There is only one image on the tape, so the header could have become damaged when the header was first written (though the drive should have detected this as it reads back what is written to validate it (read head is positioned after write head)) or sometime after if the tape was manually mounted.

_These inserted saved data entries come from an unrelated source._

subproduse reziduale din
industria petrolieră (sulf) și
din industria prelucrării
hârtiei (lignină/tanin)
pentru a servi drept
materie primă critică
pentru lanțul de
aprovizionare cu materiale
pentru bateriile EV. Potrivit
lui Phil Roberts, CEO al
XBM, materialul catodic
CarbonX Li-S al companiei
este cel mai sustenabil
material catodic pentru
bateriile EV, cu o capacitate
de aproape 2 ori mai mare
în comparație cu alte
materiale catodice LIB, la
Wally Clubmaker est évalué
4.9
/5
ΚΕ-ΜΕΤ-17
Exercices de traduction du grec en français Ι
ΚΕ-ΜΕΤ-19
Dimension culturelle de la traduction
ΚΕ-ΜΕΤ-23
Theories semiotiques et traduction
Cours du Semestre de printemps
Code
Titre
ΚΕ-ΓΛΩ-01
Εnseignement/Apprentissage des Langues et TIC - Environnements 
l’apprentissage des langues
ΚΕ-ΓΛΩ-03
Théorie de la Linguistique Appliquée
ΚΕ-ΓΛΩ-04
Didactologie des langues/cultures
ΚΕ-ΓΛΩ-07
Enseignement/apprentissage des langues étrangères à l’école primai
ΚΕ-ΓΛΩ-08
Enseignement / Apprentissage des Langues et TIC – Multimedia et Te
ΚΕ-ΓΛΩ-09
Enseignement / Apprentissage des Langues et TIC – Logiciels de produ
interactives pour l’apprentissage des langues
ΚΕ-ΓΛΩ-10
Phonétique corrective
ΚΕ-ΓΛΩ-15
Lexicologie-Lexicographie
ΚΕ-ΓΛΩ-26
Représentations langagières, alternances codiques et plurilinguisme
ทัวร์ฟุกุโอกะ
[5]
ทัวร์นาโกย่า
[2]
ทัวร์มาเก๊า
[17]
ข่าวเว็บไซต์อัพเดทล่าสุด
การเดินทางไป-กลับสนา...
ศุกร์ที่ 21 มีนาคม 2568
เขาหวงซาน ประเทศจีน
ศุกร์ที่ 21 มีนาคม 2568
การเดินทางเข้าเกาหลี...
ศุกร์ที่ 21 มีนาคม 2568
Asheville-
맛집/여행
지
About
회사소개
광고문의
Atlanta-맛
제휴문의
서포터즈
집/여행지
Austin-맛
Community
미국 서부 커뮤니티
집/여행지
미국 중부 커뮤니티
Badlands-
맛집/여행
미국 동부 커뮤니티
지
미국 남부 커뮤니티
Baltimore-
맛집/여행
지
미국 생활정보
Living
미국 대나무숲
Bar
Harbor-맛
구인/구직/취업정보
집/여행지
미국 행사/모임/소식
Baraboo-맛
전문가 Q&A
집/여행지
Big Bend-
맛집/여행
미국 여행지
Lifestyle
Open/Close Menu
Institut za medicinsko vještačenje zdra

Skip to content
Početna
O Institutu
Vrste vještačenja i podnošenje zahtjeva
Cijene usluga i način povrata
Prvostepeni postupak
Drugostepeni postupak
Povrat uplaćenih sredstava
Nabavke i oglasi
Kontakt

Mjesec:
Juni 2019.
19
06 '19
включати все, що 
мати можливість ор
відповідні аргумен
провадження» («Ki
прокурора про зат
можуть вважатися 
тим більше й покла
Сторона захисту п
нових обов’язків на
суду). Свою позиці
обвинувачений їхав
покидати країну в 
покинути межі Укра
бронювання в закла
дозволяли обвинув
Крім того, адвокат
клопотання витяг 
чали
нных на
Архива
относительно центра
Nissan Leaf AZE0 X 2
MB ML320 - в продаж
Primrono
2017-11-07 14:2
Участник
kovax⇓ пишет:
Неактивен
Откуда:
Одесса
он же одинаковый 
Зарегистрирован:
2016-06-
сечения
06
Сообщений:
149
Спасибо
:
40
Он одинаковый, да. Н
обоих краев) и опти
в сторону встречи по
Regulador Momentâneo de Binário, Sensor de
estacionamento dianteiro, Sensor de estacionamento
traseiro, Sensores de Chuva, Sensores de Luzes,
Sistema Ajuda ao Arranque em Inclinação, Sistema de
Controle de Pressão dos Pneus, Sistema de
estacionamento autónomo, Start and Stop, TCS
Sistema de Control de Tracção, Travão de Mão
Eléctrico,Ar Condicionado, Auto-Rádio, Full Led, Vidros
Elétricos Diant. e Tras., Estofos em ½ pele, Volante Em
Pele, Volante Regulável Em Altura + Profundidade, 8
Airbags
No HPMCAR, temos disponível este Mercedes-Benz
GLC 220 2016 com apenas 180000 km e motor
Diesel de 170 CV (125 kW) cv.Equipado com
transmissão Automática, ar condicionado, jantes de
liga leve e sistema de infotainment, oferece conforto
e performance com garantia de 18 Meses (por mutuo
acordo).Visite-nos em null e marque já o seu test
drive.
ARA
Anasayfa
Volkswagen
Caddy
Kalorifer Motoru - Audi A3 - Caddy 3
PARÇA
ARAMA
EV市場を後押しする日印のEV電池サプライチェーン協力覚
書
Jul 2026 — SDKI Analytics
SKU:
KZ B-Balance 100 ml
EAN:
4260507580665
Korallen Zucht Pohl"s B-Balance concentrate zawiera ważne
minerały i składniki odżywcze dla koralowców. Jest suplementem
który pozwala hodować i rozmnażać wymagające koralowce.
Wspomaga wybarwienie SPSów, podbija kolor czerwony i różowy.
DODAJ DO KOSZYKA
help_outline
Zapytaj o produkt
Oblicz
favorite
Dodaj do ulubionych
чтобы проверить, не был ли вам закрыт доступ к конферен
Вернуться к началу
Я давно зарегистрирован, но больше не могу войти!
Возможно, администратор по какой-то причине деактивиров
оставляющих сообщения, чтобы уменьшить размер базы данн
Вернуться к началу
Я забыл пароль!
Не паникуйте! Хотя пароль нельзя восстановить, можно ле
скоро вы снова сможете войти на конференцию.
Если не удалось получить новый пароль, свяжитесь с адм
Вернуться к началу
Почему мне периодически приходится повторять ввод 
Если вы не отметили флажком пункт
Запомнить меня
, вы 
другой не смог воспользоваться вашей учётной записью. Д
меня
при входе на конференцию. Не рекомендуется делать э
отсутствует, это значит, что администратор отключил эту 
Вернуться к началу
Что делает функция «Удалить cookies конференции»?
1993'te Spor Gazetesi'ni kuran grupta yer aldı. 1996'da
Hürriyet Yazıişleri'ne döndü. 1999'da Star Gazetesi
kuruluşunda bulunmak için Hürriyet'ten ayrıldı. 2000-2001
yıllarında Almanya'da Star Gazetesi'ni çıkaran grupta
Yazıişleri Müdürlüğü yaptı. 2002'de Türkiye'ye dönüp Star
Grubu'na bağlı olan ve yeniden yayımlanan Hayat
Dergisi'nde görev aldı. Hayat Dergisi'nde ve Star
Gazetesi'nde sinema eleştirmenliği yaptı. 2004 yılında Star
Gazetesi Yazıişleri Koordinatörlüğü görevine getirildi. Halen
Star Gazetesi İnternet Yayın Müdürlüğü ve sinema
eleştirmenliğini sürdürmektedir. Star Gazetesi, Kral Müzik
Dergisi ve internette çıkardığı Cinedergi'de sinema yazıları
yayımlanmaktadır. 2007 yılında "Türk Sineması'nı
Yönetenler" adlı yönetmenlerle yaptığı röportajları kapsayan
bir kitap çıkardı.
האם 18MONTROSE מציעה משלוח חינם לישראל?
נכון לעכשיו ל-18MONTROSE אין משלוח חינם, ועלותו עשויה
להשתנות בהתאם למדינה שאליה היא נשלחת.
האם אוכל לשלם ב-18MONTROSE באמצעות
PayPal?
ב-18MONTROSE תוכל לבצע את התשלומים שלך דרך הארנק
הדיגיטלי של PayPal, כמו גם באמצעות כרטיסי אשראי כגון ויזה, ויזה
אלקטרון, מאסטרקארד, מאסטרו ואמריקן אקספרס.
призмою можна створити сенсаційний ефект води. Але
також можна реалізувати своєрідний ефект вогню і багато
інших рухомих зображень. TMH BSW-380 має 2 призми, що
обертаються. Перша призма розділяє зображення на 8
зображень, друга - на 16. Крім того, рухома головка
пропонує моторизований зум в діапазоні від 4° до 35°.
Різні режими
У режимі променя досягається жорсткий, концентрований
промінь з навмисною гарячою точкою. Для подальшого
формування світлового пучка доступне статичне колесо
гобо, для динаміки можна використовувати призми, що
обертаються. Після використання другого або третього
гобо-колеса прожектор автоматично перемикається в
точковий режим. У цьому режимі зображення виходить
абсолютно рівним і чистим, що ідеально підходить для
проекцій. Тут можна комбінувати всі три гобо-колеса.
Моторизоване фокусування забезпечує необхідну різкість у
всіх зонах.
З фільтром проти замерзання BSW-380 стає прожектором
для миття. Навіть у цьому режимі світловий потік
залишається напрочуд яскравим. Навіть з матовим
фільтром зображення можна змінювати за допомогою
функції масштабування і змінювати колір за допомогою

The image is back in 2015, so I doubt you have any logs from back then.
This is a long shot, but you could try :
mt -f /dev/tapedevice -rew
mt -f /dev/tapedevice -fsr 1 (should position te tape in front of file 1 record 2 (start of the data)
dd if=/dev/tapedevice bs=262144 count=1801 >/tmp/myfile.tar (count = (471860224/262144)) (rounded up)
/usr/openv/netbackup/bin/tar xvf /tmp/myfile.tar
(might need to play with the number count value)
05-31-2017 08:03 AM
100% sure you don't have two tapes with the same label, this could explain the senario ...
06-01-2017 02:03 AM
Yes ,I am sure.
We don't duplicate the labels as it is against the backup rule.